Já que não dá para dizer outra coisa aos que escarnecem o povo com
interpretação perversa das leis e direitos só para os que 'pensam como nós'
Por Vilma
Gryzinski, 03/05/2017,
www.veja.com.br
O poder que
nos humilha, massacra e despe: venezuelano nu é um símbolo da revolta dos
abandonados
O venezuelano nu diante da força do Estado mostrou
o desespero de um país que chegou a uma situação extrema.
Hans Wuerich que, há duas semanas, tirou a roupa
para mostrar os sinais das balas de borracha no corpo magro, virou um símbolo e
um aviso: chega uma hora em que não dá mais para agüentar.
É um recado que não tem fronteiras, a mensagem sem
palavras dos que são tripudiados por aqueles a quem deveriam representar e
defender. Os eleitos pelo voto, os concursados, os nomeados, os togados.
Os que sabem falar bem, emitir opiniões e
interpretar leis, mas pervertem suas obrigações funcionais, morais,
profissionais e humanas.
Os que, evidentemente, soltam condenados pela
justiça porque um julgamento em primeira instância não vale nada. Desde que os
julgados sejam aqueles a quem desejam proteger, sob a capa negra dos argumentos
falsificados de defesa do estado de direito.
A interpretação perversa das leis e a defesa dos
direitos universais apenas aos que “pensam como nós” não é exclusiva dos
togados e dos eleitos. Organizações não-governamentais e profissionais que têm
o dever de informar incorrem nas mesas deformações.
Alguns exemplos recentes, ocorridos no Brasil, da
mesma forma que poderiam ter acontecido em outros lugares do mundo, desde que
as liberdades democráticas permitam estes abusos.

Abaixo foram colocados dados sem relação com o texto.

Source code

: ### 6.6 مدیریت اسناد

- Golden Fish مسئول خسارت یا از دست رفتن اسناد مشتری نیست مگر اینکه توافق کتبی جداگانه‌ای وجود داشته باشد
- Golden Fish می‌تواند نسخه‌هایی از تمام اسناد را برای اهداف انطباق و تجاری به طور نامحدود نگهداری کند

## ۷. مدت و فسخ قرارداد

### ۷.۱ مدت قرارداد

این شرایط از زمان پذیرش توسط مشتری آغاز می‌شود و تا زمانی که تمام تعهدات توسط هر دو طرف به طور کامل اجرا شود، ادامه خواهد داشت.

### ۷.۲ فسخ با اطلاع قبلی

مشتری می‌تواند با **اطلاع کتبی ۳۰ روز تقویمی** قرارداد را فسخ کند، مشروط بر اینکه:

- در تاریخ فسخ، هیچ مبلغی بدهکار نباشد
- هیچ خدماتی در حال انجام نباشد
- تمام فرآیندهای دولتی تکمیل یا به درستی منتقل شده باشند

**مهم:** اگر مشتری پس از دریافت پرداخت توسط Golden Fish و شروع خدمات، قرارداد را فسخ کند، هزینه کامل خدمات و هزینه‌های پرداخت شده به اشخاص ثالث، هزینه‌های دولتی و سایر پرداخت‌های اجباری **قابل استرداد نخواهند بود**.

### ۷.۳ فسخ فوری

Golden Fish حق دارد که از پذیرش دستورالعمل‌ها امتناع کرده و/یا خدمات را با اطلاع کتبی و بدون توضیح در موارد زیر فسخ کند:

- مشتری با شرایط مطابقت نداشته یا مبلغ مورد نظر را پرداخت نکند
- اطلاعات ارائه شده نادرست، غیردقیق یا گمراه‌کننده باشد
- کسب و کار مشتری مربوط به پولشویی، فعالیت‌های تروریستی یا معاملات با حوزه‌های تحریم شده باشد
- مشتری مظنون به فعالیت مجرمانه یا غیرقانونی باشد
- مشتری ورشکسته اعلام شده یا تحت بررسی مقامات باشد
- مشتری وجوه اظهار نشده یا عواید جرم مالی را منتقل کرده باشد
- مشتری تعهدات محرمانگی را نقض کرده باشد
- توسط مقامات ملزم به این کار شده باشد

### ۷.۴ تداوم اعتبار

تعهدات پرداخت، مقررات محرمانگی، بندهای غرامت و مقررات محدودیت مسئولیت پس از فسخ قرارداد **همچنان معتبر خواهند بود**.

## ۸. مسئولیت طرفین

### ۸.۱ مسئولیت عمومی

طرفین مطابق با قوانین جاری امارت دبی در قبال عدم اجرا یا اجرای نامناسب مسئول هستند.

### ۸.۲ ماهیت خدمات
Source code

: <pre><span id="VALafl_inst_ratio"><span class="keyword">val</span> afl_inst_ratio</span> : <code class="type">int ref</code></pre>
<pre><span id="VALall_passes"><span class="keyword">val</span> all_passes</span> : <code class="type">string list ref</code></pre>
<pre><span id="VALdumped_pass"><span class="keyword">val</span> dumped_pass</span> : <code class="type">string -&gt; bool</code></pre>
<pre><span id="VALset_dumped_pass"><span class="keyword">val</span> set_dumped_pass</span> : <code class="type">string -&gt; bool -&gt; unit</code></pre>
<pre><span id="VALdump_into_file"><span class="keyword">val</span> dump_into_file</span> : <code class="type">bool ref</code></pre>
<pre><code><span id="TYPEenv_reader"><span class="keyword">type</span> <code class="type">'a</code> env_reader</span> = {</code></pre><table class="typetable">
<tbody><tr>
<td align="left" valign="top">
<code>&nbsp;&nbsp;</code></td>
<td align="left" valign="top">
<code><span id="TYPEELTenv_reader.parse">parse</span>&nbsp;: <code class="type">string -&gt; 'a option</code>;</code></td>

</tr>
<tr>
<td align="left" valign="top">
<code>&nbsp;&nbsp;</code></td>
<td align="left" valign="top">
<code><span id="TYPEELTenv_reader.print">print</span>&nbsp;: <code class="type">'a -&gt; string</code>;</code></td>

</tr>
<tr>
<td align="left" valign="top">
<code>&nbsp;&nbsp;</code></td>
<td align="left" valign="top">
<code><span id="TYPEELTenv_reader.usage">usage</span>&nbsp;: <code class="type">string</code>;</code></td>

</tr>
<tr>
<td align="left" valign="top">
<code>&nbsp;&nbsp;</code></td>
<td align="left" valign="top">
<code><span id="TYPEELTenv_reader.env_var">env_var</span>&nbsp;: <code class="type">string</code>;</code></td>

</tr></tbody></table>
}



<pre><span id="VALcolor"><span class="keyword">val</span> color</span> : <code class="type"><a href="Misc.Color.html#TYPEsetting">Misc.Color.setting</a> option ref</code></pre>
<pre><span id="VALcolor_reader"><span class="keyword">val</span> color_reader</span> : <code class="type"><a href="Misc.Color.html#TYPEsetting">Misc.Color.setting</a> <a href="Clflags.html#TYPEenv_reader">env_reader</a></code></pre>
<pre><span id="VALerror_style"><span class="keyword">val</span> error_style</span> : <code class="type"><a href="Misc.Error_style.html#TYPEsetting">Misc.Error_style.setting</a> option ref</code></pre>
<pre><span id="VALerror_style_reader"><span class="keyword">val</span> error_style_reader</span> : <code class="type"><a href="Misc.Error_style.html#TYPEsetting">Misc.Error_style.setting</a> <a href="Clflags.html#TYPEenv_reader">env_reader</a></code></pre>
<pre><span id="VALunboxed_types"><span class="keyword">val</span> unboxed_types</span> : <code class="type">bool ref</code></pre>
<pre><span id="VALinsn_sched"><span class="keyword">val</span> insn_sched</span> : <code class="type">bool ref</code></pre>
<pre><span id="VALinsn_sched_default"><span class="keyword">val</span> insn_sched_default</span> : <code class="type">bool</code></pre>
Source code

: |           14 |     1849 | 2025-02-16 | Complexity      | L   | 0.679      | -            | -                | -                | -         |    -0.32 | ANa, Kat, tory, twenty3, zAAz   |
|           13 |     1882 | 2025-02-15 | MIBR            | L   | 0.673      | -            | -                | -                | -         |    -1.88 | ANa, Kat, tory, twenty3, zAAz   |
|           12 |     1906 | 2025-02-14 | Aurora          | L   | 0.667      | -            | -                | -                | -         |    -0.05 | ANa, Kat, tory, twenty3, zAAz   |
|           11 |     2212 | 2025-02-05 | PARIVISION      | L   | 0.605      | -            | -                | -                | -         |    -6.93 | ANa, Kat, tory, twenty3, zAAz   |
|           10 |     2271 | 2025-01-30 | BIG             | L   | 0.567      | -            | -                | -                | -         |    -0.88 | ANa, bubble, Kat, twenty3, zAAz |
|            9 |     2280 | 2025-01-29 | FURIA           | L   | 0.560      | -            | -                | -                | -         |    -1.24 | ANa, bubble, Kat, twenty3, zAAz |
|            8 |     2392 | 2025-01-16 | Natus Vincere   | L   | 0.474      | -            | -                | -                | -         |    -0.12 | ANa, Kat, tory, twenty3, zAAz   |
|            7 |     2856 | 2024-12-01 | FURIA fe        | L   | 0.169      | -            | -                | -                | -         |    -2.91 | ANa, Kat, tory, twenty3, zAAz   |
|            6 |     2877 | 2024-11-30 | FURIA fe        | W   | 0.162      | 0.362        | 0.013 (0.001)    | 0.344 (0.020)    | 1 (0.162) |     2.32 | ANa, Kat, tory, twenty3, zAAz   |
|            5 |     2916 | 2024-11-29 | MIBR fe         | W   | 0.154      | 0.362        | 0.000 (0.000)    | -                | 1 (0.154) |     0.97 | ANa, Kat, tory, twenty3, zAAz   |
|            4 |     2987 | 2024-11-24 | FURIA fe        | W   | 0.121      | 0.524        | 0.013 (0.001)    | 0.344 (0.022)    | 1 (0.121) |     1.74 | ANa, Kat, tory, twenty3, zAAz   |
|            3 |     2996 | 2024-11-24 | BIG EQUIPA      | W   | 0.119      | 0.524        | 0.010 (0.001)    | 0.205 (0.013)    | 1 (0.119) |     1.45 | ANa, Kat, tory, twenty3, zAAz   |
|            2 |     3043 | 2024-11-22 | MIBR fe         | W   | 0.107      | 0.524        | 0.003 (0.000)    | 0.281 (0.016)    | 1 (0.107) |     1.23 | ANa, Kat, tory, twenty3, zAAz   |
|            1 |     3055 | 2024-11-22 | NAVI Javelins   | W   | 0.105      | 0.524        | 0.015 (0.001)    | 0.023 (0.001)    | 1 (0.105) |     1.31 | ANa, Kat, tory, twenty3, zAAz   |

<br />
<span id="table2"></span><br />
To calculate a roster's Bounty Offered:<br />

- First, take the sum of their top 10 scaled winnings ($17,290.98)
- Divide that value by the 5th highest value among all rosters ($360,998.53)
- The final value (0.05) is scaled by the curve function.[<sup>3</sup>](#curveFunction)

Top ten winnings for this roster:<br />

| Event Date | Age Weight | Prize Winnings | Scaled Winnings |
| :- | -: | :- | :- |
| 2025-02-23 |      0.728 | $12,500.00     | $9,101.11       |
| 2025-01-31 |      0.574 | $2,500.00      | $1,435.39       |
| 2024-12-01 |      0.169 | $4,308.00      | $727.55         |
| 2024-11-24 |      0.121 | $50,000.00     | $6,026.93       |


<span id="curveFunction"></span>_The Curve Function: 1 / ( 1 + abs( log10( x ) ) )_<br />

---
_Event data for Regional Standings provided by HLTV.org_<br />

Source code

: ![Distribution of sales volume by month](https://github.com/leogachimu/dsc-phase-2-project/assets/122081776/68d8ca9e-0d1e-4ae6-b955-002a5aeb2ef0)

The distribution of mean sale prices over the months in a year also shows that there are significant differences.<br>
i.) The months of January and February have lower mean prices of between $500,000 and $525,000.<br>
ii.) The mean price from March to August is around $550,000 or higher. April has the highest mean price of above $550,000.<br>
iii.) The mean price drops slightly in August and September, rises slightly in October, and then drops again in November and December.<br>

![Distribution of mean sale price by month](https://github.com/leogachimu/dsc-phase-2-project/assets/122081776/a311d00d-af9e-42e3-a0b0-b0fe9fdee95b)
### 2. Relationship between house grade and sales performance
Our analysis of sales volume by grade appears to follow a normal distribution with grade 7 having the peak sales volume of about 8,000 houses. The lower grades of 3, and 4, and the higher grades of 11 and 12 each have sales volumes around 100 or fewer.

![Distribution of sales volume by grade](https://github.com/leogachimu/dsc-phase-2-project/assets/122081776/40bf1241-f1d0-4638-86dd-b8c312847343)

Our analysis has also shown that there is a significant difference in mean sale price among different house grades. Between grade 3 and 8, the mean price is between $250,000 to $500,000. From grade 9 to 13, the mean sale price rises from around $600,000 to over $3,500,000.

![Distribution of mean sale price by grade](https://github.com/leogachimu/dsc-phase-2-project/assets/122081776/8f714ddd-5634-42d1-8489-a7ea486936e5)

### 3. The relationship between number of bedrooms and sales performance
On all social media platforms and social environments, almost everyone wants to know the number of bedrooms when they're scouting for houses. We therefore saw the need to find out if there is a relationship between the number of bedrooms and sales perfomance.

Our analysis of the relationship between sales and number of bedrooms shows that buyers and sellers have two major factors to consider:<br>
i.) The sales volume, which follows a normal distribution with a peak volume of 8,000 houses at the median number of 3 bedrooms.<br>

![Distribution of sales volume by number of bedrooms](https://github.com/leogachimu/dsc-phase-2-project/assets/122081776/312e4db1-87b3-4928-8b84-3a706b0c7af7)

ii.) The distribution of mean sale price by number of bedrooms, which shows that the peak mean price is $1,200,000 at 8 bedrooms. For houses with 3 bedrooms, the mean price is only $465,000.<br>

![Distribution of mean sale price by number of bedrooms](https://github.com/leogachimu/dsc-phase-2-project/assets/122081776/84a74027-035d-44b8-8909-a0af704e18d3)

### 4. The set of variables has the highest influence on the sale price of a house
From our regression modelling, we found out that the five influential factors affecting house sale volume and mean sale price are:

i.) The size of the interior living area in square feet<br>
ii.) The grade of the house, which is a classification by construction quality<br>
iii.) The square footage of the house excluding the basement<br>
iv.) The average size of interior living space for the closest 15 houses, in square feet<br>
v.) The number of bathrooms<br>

Devido a assaltos contra empresas de transporte de
valores, com roubo dos armamentos pesados, vem sendo sugerido que a solução
seria desarmar estas empresas. Ou seja, depois da cassação do direito à
legítima defesa dos cidadãos comuns, a proposta é tirar as armas das empresas
que permitem o dinheiro aparecer nos caixas eletrônicos e os celulares, entre
outros produtos valorizados, chegarem às mãos dos contribuintes desprotegidos.
Antes, evidentemente, que criminosos armados os
levem e as vítimas ainda precisem agradecer a providência divina, na falta da
humana, por não terem levado um tiro no processo.
Além de usar armas pesadas, mesmo que isso faça
parte intrínseca de sua função, as empresas de segurança também parecem cometer
o pecado imperdoável de serem empresas. Utilizam armamentos, representam o
capitalismo e provavelmente merecem ser eliminadas da face da terra, é o
raciocínio implícito.
Seus funcionários, expostos a alto risco e
alvejados por criminosos, não são lembrados nem uma única vez. Merecem morrer
mesmo, é, mais uma vez, o raciocínio implícito. O mesmo aplicado aos policiais
que “agridem estudante”.
Tomara que o estudante se recupere, que retorne à
vida, à família e aos estudos. Mas qual é a parte da constituição brasileira
que garante a manifestantes o direito de cobrir o rosto?
Tomara que o policial que o feriu, se comprovado o
abuso, seja tratado como prescreve a lei. E tomara que os estudantes que
gritavam “abuso de poder”, repetindo idiotices provavelmente ouvidas de
professores idiotas, algum dia entenda que a expressão certa não é “abuso de
poder”.
E os “imigrantes estrangeiros agredidos” pela
“extrema direita” em São Paulo? Além do pleonasmo, os absurdos lógicos são
escandalosos: os policiais presentes e as primeiras instâncias jurídicas
consideraram que os “imigrantes estrangeiros” jogaram uma bomba na “extrema direita”,
resultando numa “confusão”, a palavra preferida pelos espíritos mornos.
Mas só os “imigrantes estrangeiros” foram presos,
reclamaram os informadores. O que levaria à seguinte situação: se um cidadão
conseguir reagir a um assalto e ferir um criminoso, contrariando todos os
conselhos dos especialistas que culpam as vítimas quando esboçam algum sinal de
inconformidade, ambos devem ser presos.
Principalmente se o cidadão for de “extrema
direita”. Esta se fizer manifestações, estará sempre incorrendo em crimes
inomináveis. Se for do outro lado do espectro político, em compensação, será
“manifestante”, “estudante” ou até “participante”. De extrema esquerda, jamais.
E por que será que a “extrema direita” começa a
atrair simpatizantes? O desamparo e a revolta dos cidadãos abandonados por
todos, principalmente os que sabem falar bem, teriam algo a ver com isso?
Togados e não-togados entendem as conseqüências de
seus atos? Percebem que o venezuelano nu diante do poder do Estado pode ser um
sinal de coisas que estão por vir? Entendem a voz dos que os maldizem?